While most of Samra’s expenses appear to be for legitimate government business (first class air travel to Paris and Switzerland notwithstanding), his subordinates treated their government-issued credit cards as free cash. Here are selected items from a spreadsheet, obtained under FOIA, that summarize expense reports submitted by Facilities Division executives during 2006-2010. (The expenses were primarily attributed to “meetings and conferences”):
-Eileen Vaughn works at L’Enfant Plaza as an Industry Engagement Specialist, salaried at $85,900. She (and, hopefully, her coworkers) ate up $810 at Au Bon Pain Café over three days. Then she (and they?) enjoyed a $1,055 meal at an exclusive restaurant, Legal Seafoods. She charged $412 for a lunch at Mary’s Café. And two days later, $1,249 at Famous Dave’s, a barbecue joint.
-Vaughn went on to charge $548 to Simple Truths LLC, an online purveyor of inspirational books and gifts, followed by $67 at Toys R Us for “supplies.”
-Hungry again, it was back to Famous Dave’s for barbecue worth $1,249, followed a few weeks later by another chow down at Dave’s for $1,386.
-A five-star restaurant in Atlanta, Georgia, called Proof of the Pudding catered a $2,656 meal, which Vaughn charged to the public.
-Lori A. Zarcone whipped out her Postal Service charge card at Paradise Ice Cream ($400), Circuit City ($266), Marriot Detroit Pontiac hotel ($2,040), and the ever popular, Famous Dave’s ($1,429).
-Marva Stewart likes the Hampton Inn Sugarloaf ($1,706), Adams Mark Hotels ($3,356), and Bear Rock Café ($388).
-Rose Latourne bought a stay at Marriot Hotels Gwinnett for $3,622.
-Angie Mitchell likes Honeybaked Ham ($216) and Bistro Boudin ($721).
-And the Golden Fleece Award for the New Millennium goes to Mitchell for charging the public $4,066 for “supplies” at GCCgiftcertificates.com.
CreditCardGate
The culture of credit card abuse has long infected the top floors at L’Enfant Plaza. In February, 2011, the inspector general reported that within a two-year period, fully one-third of Postal Service executives with high-limit credit cards had “misused their government travel card by purchasing personal items and taking cash advances unrelated to official travel.”
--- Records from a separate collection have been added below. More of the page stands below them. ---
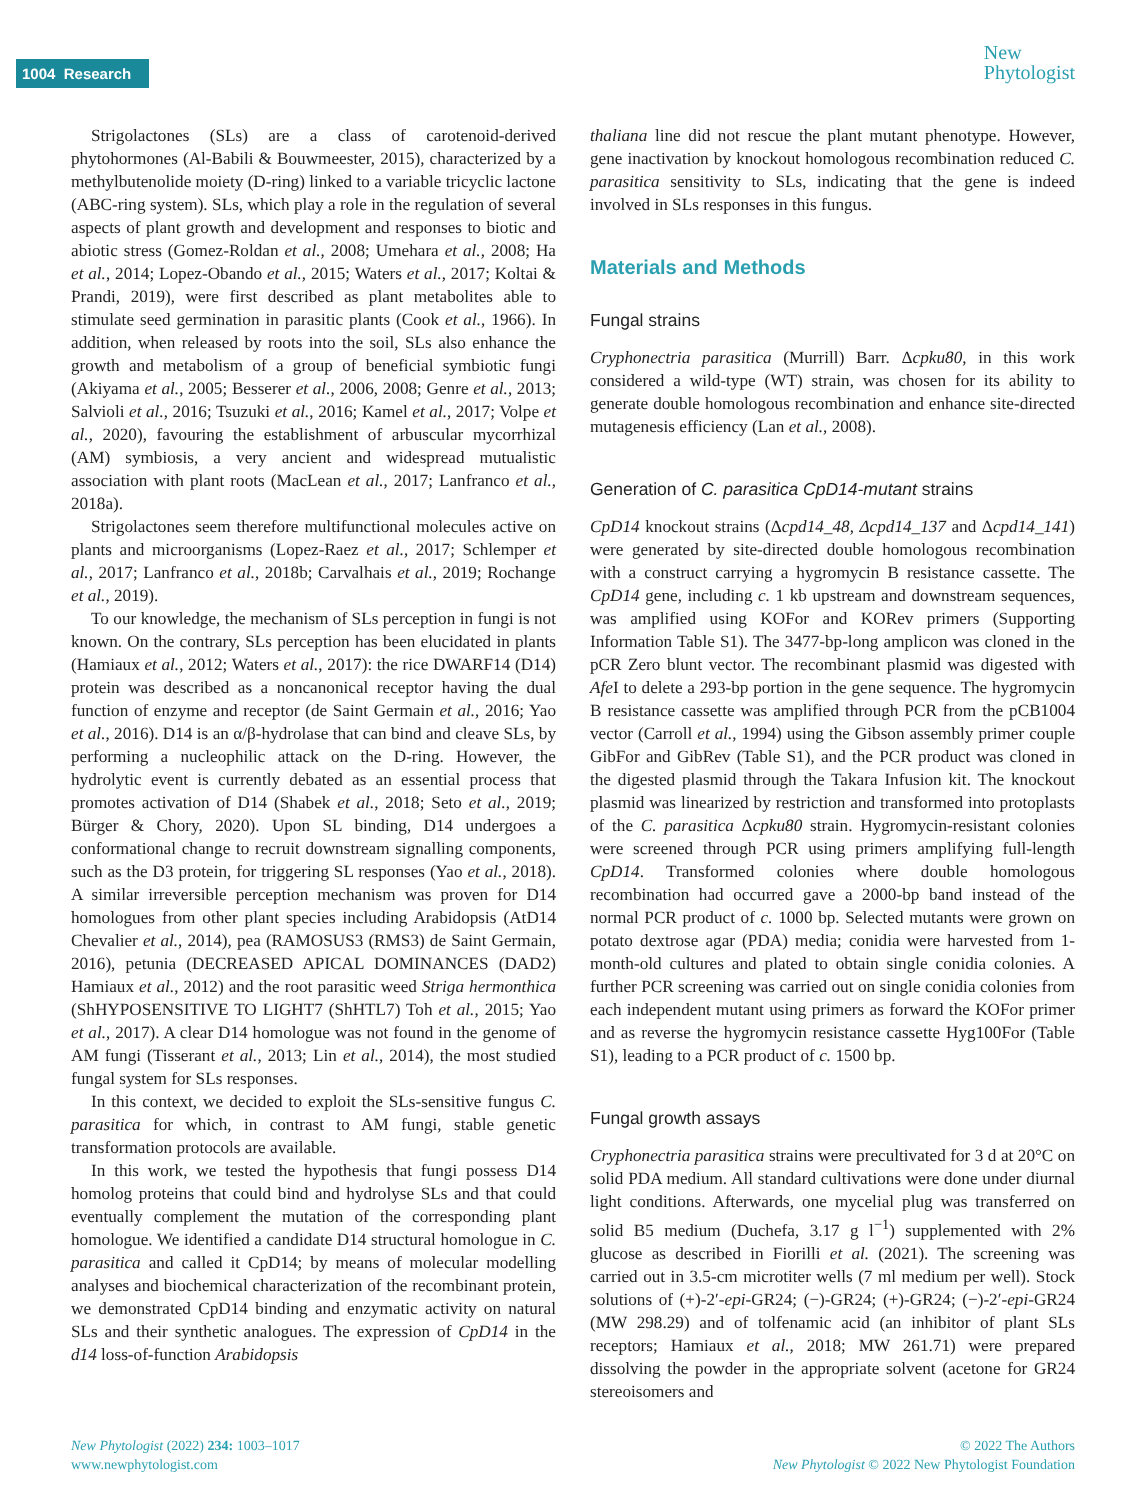1004 Research
New
Phytologist
Strigolactones (SLs) are a class of carotenoid-derived phytohormones (Al-Babili & Bouwmeester, 2015), characterized by a methylbutenolide moiety (D-ring) linked to a variable tricyclic lactone (ABC-ring system). SLs, which play a role in the regulation of several aspects of plant growth and development and responses to biotic and abiotic stress (Gomez-Roldan et al., 2008; Umehara et al., 2008; Ha et al., 2014; Lopez-Obando et al., 2015; Waters et al., 2017; Koltai & Prandi, 2019), were first described as plant metabolites able to stimulate seed germination in parasitic plants (Cook et al., 1966). In addition, when released by roots into the soil, SLs also enhance the growth and metabolism of a group of beneficial symbiotic fungi (Akiyama et al., 2005; Besserer et al., 2006, 2008; Genre et al., 2013; Salvioli et al., 2016; Tsuzuki et al., 2016; Kamel et al., 2017; Volpe et al., 2020), favouring the establishment of arbuscular mycorrhizal (AM) symbiosis, a very ancient and widespread mutualistic association with plant roots (MacLean et al., 2017; Lanfranco et al., 2018a).
Strigolactones seem therefore multifunctional molecules active on plants and microorganisms (Lopez-Raez et al., 2017; Schlemper et al., 2017; Lanfranco et al., 2018b; Carvalhais et al., 2019; Rochange et al., 2019).
To our knowledge, the mechanism of SLs perception in fungi is not known. On the contrary, SLs perception has been elucidated in plants (Hamiaux et al., 2012; Waters et al., 2017): the rice DWARF14 (D14) protein was described as a noncanonical receptor having the dual function of enzyme and receptor (de Saint Germain et al., 2016; Yao et al., 2016). D14 is an α/β-hydrolase that can bind and cleave SLs, by performing a nucleophilic attack on the D-ring. However, the hydrolytic event is currently debated as an essential process that promotes activation of D14 (Shabek et al., 2018; Seto et al., 2019; Bürger & Chory, 2020). Upon SL binding, D14 undergoes a conformational change to recruit downstream signalling components, such as the D3 protein, for triggering SL responses (Yao et al., 2018). A similar irreversible perception mechanism was proven for D14 homologues from other plant species including Arabidopsis (AtD14 Chevalier et al., 2014), pea (RAMOSUS3 (RMS3) de Saint Germain, 2016), petunia (DECREASED APICAL DOMINANCES (DAD2) Hamiaux et al., 2012) and the root parasitic weed Striga hermonthica (ShHYPOSENSITIVE TO LIGHT7 (ShHTL7) Toh et al., 2015; Yao et al., 2017). A clear D14 homologue was not found in the genome of AM fungi (Tisserant et al., 2013; Lin et al., 2014), the most studied fungal system for SLs responses.
In this context, we decided to exploit the SLs-sensitive fungus C. parasitica for which, in contrast to AM fungi, stable genetic transformation protocols are available.
In this work, we tested the hypothesis that fungi possess D14 homolog proteins that could bind and hydrolyse SLs and that could eventually complement the mutation of the corresponding plant homologue. We identified a candidate D14 structural homologue in C. parasitica and called it CpD14; by means of molecular modelling analyses and biochemical characterization of the recombinant protein, we demonstrated CpD14 binding and enzymatic activity on natural SLs and their synthetic analogues. The expression of CpD14 in the d14 loss-of-function Arabidopsis
thaliana line did not rescue the plant mutant phenotype. However, gene inactivation by knockout homologous recombination reduced C. parasitica sensitivity to SLs, indicating that the gene is indeed involved in SLs responses in this fungus.
Materials and Methods
Fungal strains
Cryphonectria parasitica (Murrill) Barr. Δcpku80, in this work considered a wild-type (WT) strain, was chosen for its ability to generate double homologous recombination and enhance site-directed mutagenesis efficiency (Lan et al., 2008).
Generation of C. parasitica CpD14-mutant strains
CpD14 knockout strains (Δcpd14_48, Δcpd14_137 and Δcpd14_141) were generated by site-directed double homologous recombination with a construct carrying a hygromycin B resistance cassette. The CpD14 gene, including c. 1 kb upstream and downstream sequences, was amplified using KOFor and KORev primers (Supporting Information Table S1). The 3477-bp-long amplicon was cloned in the pCR Zero blunt vector. The recombinant plasmid was digested with Afe I to delete a 293-bp portion in the gene sequence. The hygromycin B resistance cassette was amplified through PCR from the pCB1004 vector (Carroll et al., 1994) using the Gibson assembly primer couple GibFor and GibRev (Table S1), and the PCR product was cloned in the digested plasmid through the Takara Infusion kit. The knockout plasmid was linearized by restriction and transformed into protoplasts of the C. parasitica Δcpku80 strain. Hygromycin-resistant colonies were screened through PCR using primers amplifying full-length CpD14. Transformed colonies where double homologous recombination had occurred gave a 2000-bp band instead of the normal PCR product of c. 1000 bp. Selected mutants were grown on potato dextrose agar (PDA) media; conidia were harvested from 1-month-old cultures and plated to obtain single conidia colonies. A further PCR screening was carried out on single conidia colonies from each independent mutant using primers as forward the KOFor primer and as reverse the hygromycin resistance cassette Hyg100For (Table S1), leading to a PCR product of c. 1500 bp.
Fungal growth assays
Cryphonectria parasitica strains were precultivated for 3 d at 20°C on solid PDA medium. All standard cultivations were done under diurnal light conditions. Afterwards, one mycelial plug was transferred on solid B5 medium (Duchefa, 3.17 g l<sup>−1</sup>) supplemented with 2% glucose as described in Fiorilli et al. (2021). The screening was carried out in 3.5-cm microtiter wells (7 ml medium per well). Stock solutions of (+)-2′-epi-GR24; (−)-GR24; (+)-GR24; (−)-2′-epi-GR24 (MW 298.29) and of tolfenamic acid (an inhibitor of plant SLs receptors; Hamiaux et al., 2018; MW 261.71) were prepared dissolving the powder in the appropriate solvent (acetone for GR24 stereoisomers and
New Phytologist (2022) 234: 1003–1017
www.newphytologist.com
© 2022 The Authors
New Phytologist © 2022 New Phytologist Foundation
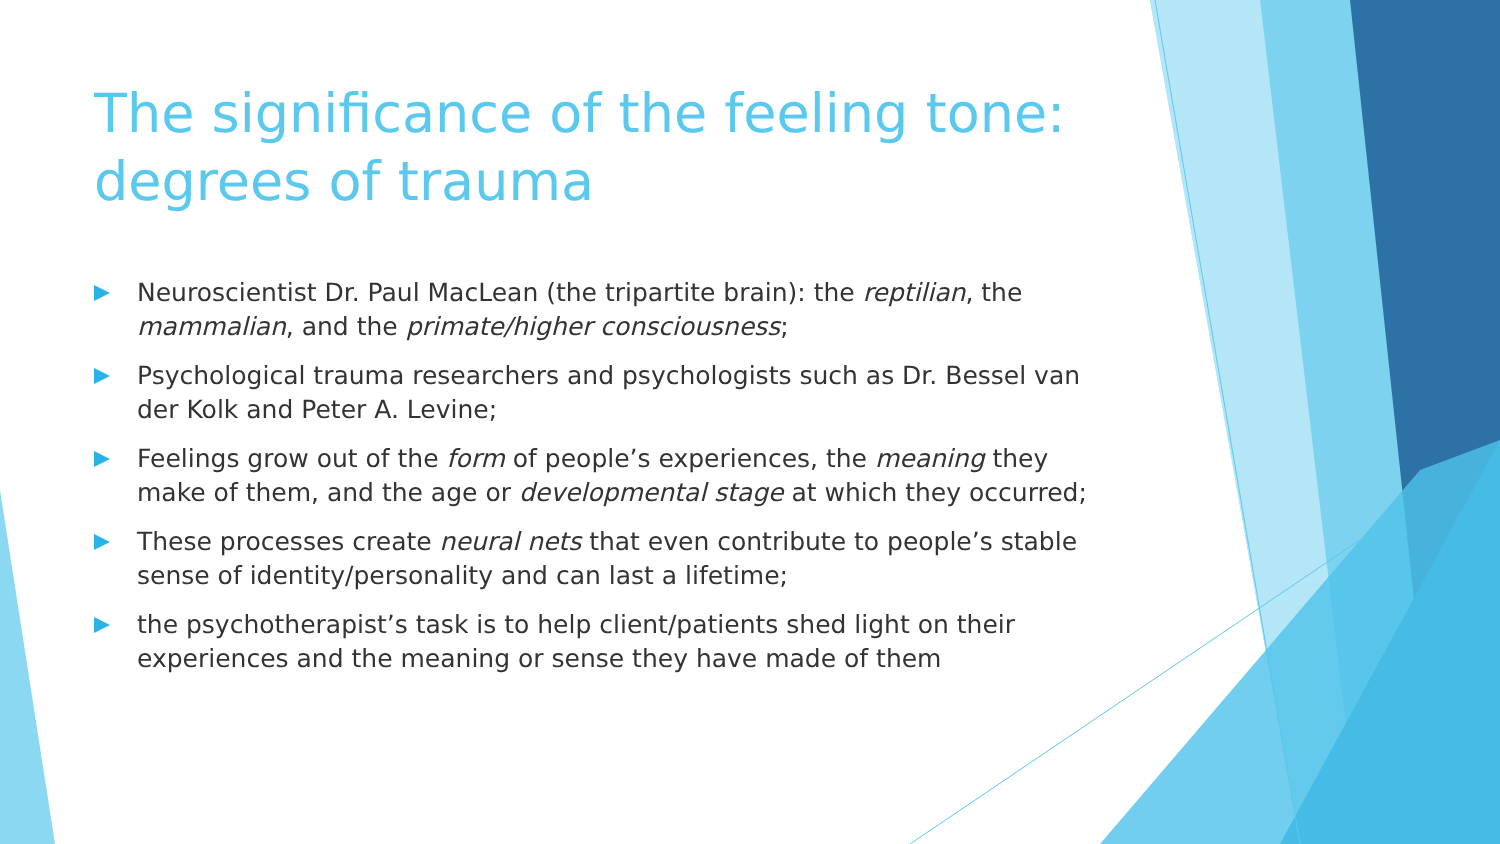The significance of the feeling tone: degrees of trauma
Neuroscientist Dr. Paul MacLean (the tripartite brain): the reptilian, the mammalian, and the primate/higher consciousness;
Psychological trauma researchers and psychologists such as Dr. Bessel van der Kolk and Peter A. Levine;
Feelings grow out of the form of people’s experiences, the meaning they make of them, and the age or developmental stage at which they occurred;
These processes create neural nets that even contribute to people’s stable sense of identity/personality and can last a lifetime;
the psychotherapist’s task is to help client/patients shed light on their experiences and the meaning or sense they have made of them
Many executives submitted duplicate claims for travel reimbursement, including one reimbursement of $10,114 for a flight that was never taken. And most remarkably, “three employees purchased airfare tickets, including tickets to Spain and Italy, for friends and family. One employee purchased an Apple computer and paid his mortgage. One employee used his government issued travel card more than 50 times at adult entertainment establishments.” The agency also failed to cancel government credit cards worth $37 million that had been issued to thousands of former and deceased employees.
No indictments resulted from this audit. But a reasonable person must ask: If L’Enfant Plaza executives help themselves so casually to public money for expensive dinners, gift certificates, pornography, computers, and home mortgages, how responsible are they likely to be when overseeing real estate and consulting contracts? This investigation shows that the conflicts of interest and related problems with the CBRE contract could only have occurred with the full knowledge and complicity of top leadership at the Postal Service. Postal Service spokesman David Partenheimer, declined to comment on these expenses. Samra did not return repeated telephone calls and emails requesting comment.